Continuous Probability Distributions - Examples & Applications

The compressive strength of concrete samples is normally distributed with a mean $\mu = 4000$ psi and a standard deviation $\sigma = 200$ psi. What is the probability that a randomly selected sample has a strength less than $3800$ psi?

Using the same parameters as Problem 1 ($\mu = 4000$ psi, $\sigma = 200$ psi), what is the probability that a sample's strength falls between $3900$ psi and $4300$ psi?

A steel manufacturing process produces rebars with a yield strength that is normally distributed with a standard deviation $\sigma = 15.0$ MPa. If the manufacturer wants to ensure that $95.0\%$ of the rebars have a yield strength greater than $400$ MPa, what must be the target mean yield strength $\mu$?

The fatigue life $N$ (in millions of cycles) of a steel bridge component is modeled using a lognormal distribution. The parameters of the corresponding normal distribution for $\ln(N)$ are $\mu = 2.500$ and $\sigma = 0.4000$. Determine the probability that the component will fail before reaching $10.0$ million cycles.

The time between breakdowns of an earthmoving excavator follows an exponential distribution with a mean time between failures $\theta = 500$ hours. What is the probability that the excavator will operate for at least $600$ hours without breaking down?

Using the same excavator from Problem 5 ($\lambda = 0.002000$ failures/hour), suppose the machine has already operated successfully for $400$ hours. What is the probability that it will operate for an additional $600$ hours without failure?

A specialized surveying drone is scheduled to arrive at a construction site between 8:00 AM and 10:00 AM. Its arrival time is uniformly distributed over this interval. If an engineer starts waiting at 8:30 AM, what is the probability they will have to wait more than $45.0$ minutes for the drone to arrive?

For the surveying drone in Problem 7 with arrival times uniformly distributed between $0$ and $120$ minutes past 8:00 AM, calculate the expected arrival time and the standard deviation of the arrival time.
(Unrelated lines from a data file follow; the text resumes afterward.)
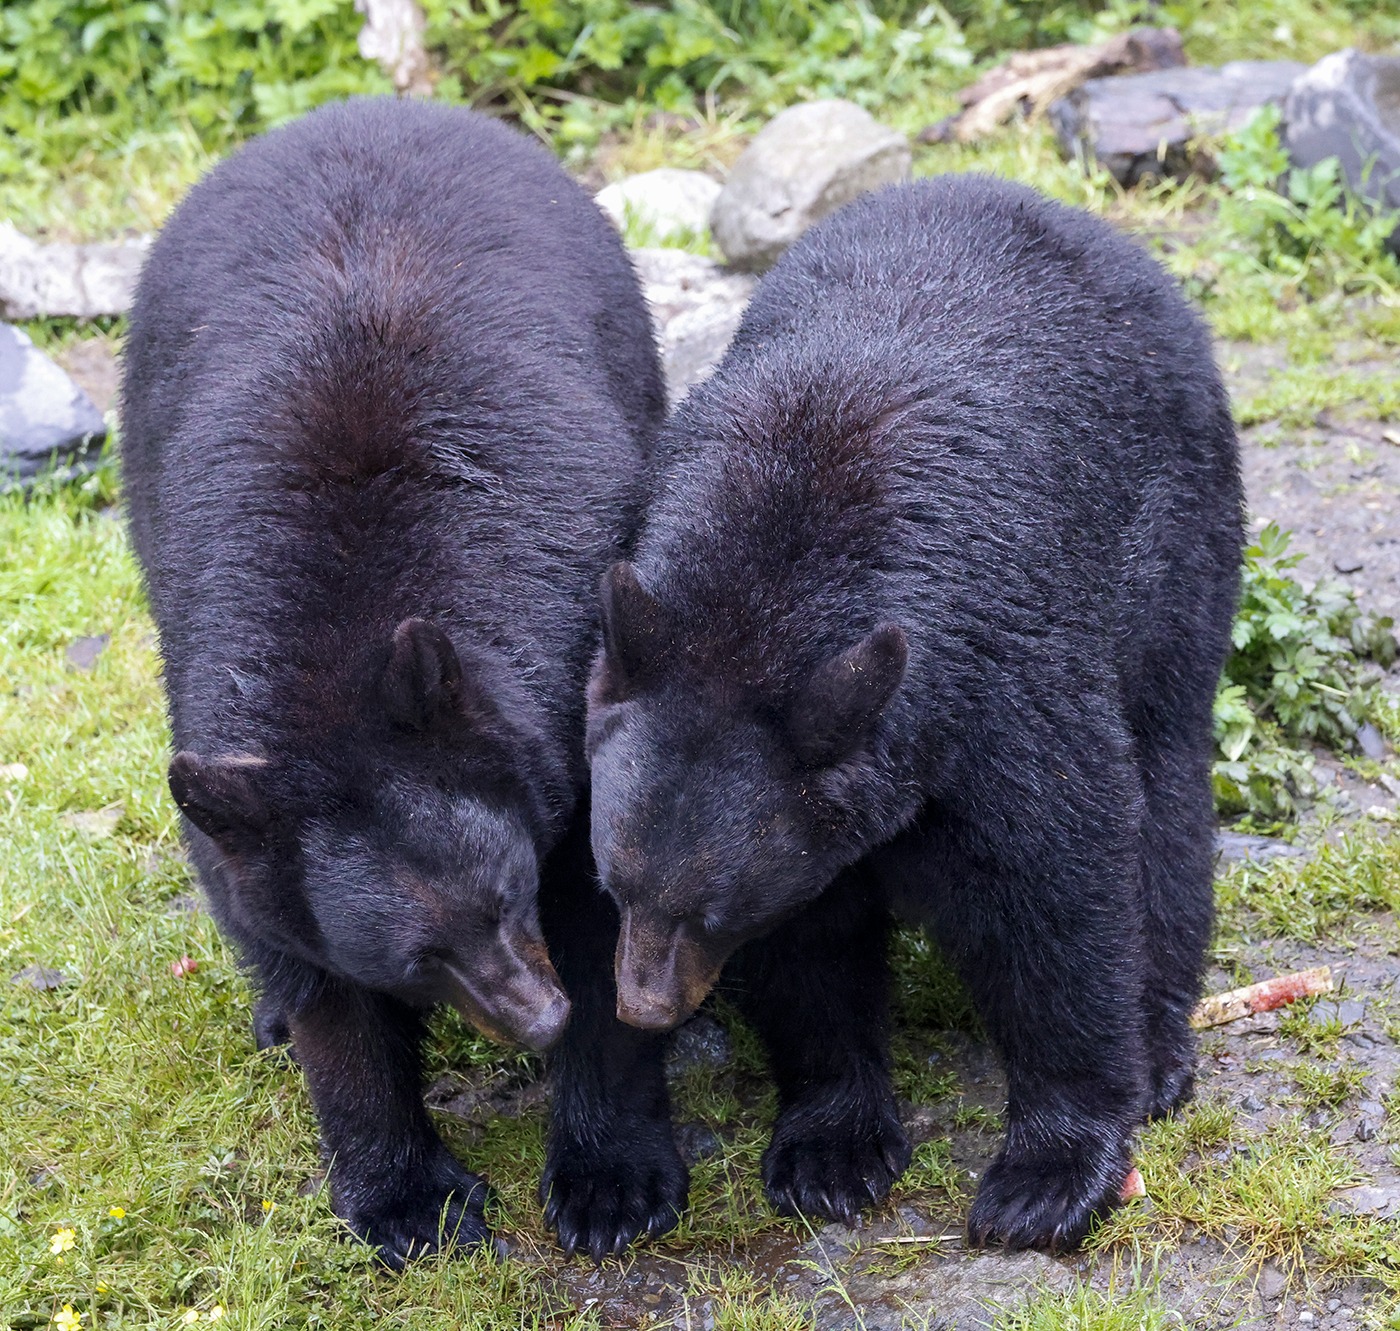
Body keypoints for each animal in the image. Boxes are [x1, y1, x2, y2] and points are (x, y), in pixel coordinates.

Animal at [120, 97, 665, 1267]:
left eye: (506, 894)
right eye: (420, 957)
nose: (536, 1018)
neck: (337, 657)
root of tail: (366, 106)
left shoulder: (568, 703)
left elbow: (615, 901)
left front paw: (609, 1178)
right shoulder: (241, 781)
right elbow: (315, 975)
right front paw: (410, 1200)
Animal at [541, 174, 1243, 1257]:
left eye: (708, 911)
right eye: (612, 886)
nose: (644, 1004)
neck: (767, 602)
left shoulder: (997, 695)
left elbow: (1059, 889)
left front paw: (1049, 1173)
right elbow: (811, 948)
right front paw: (831, 1147)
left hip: (1176, 542)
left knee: (1164, 798)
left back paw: (1162, 1045)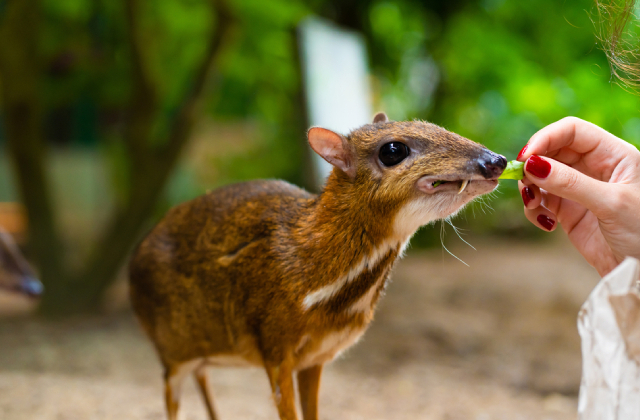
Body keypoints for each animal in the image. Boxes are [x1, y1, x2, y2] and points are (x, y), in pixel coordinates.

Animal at [130, 113, 508, 420]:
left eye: (437, 126)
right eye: (393, 151)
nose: (496, 160)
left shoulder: (315, 358)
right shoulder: (274, 346)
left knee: (202, 377)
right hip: (169, 352)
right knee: (173, 398)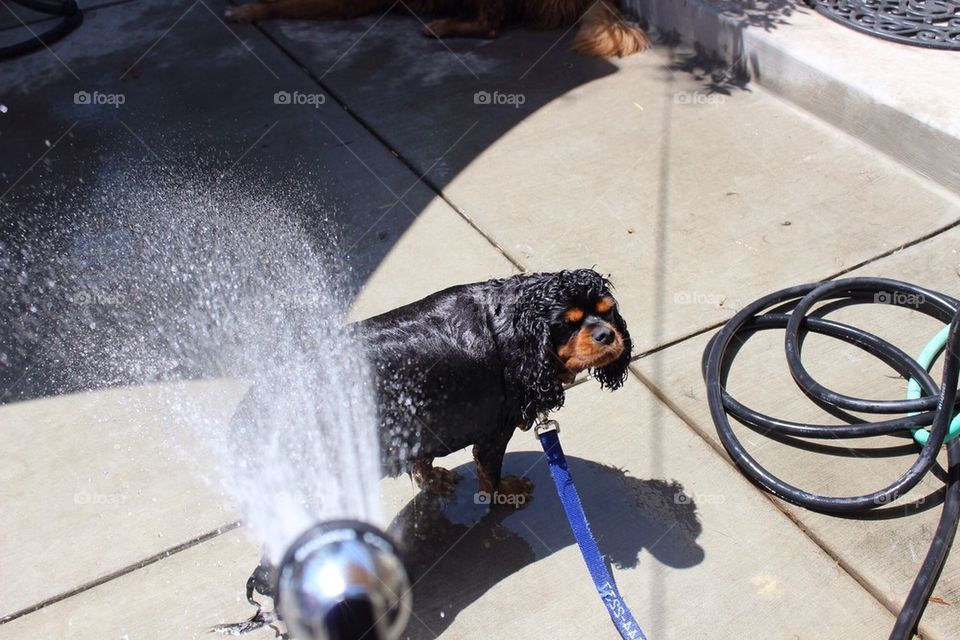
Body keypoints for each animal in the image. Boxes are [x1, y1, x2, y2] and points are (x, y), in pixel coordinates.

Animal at [356, 268, 632, 504]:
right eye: (567, 324)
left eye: (608, 312)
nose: (607, 334)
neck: (515, 327)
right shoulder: (494, 431)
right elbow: (490, 473)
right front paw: (506, 493)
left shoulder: (427, 423)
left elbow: (422, 458)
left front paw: (433, 479)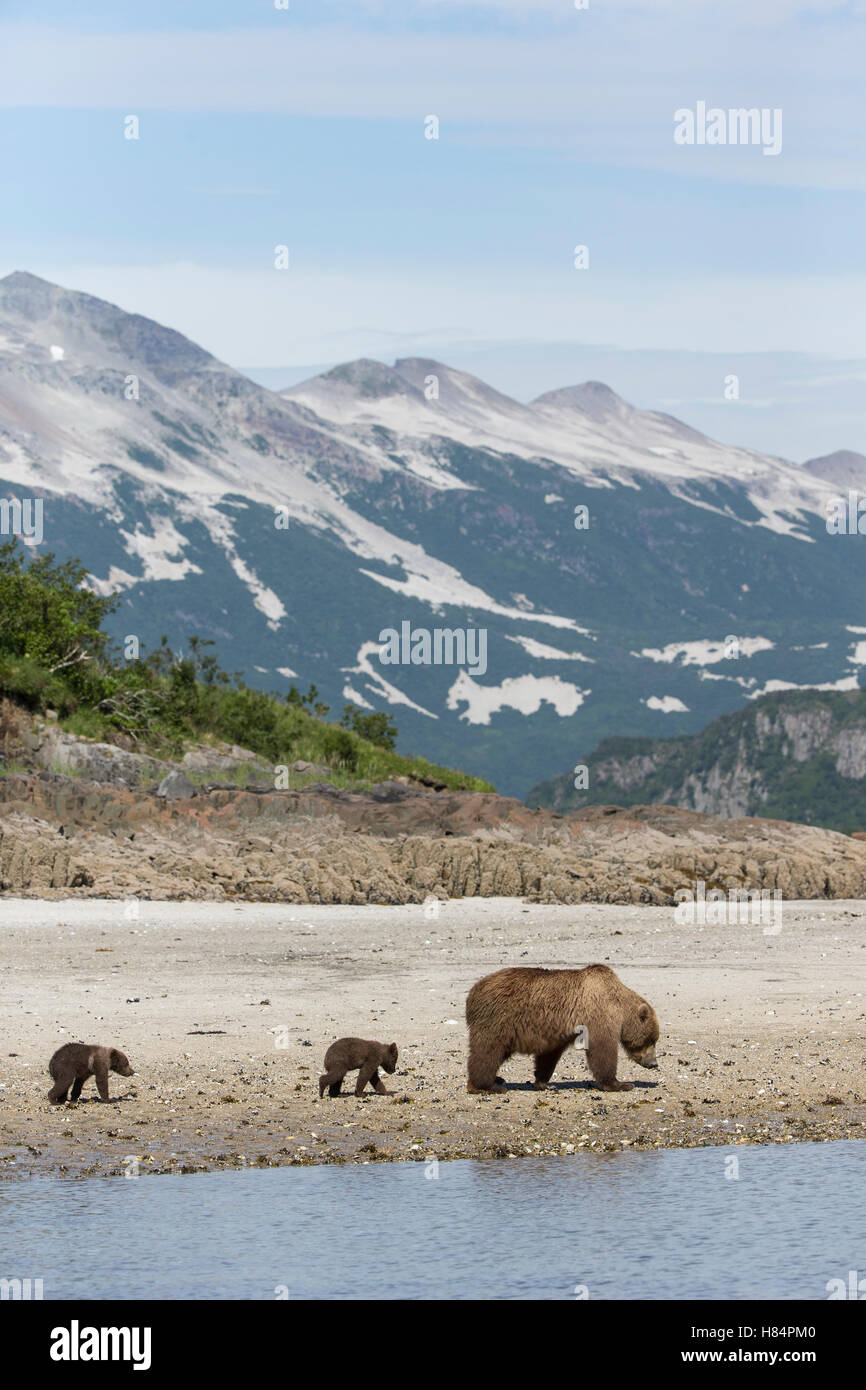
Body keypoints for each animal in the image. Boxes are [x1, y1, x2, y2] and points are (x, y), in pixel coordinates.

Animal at [465, 964, 659, 1093]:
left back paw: (496, 1079)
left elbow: (549, 1056)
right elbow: (602, 1051)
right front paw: (620, 1084)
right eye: (651, 1040)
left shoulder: (560, 1031)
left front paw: (544, 1082)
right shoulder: (598, 1015)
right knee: (487, 1052)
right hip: (498, 1020)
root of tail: (473, 992)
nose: (654, 1063)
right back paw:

A pump system in a wastewater treatment plant requires three independent bearing failures to completely halt operation. The time to failure for a single bearing follows an exponential distribution with a mean of $400$ days. What is the probability that the entire pump system fails before $1000$ days?

The maximum annual wind speed at a bridge site is modeled by a Weibull distribution with a shape parameter $\beta = 2.000$ (Rayleigh distribution) and a scale parameter $\eta = 25.0$ m/s. What is the probability that the maximum wind speed in a given year exceeds $35.0$ m/s?

A structural cable is known to have a breaking strength governed by a Weibull distribution with shape parameter $\beta = 5.000$ and scale parameter $\eta = 800$ kN. A design engineer needs to find the "B10 life" or the characteristic load below which only $10.0\%$ of the cables will fail.

In a construction project, the duration of a critical foundation-laying activity is modeled using a Beta-PERT distribution. The optimistic time is $a = 10.0$ days, the most likely time is $m = 14.0$ days, and the pessimistic time is $b = 24.0$ days. Calculate the expected duration and the standard deviation of this activity.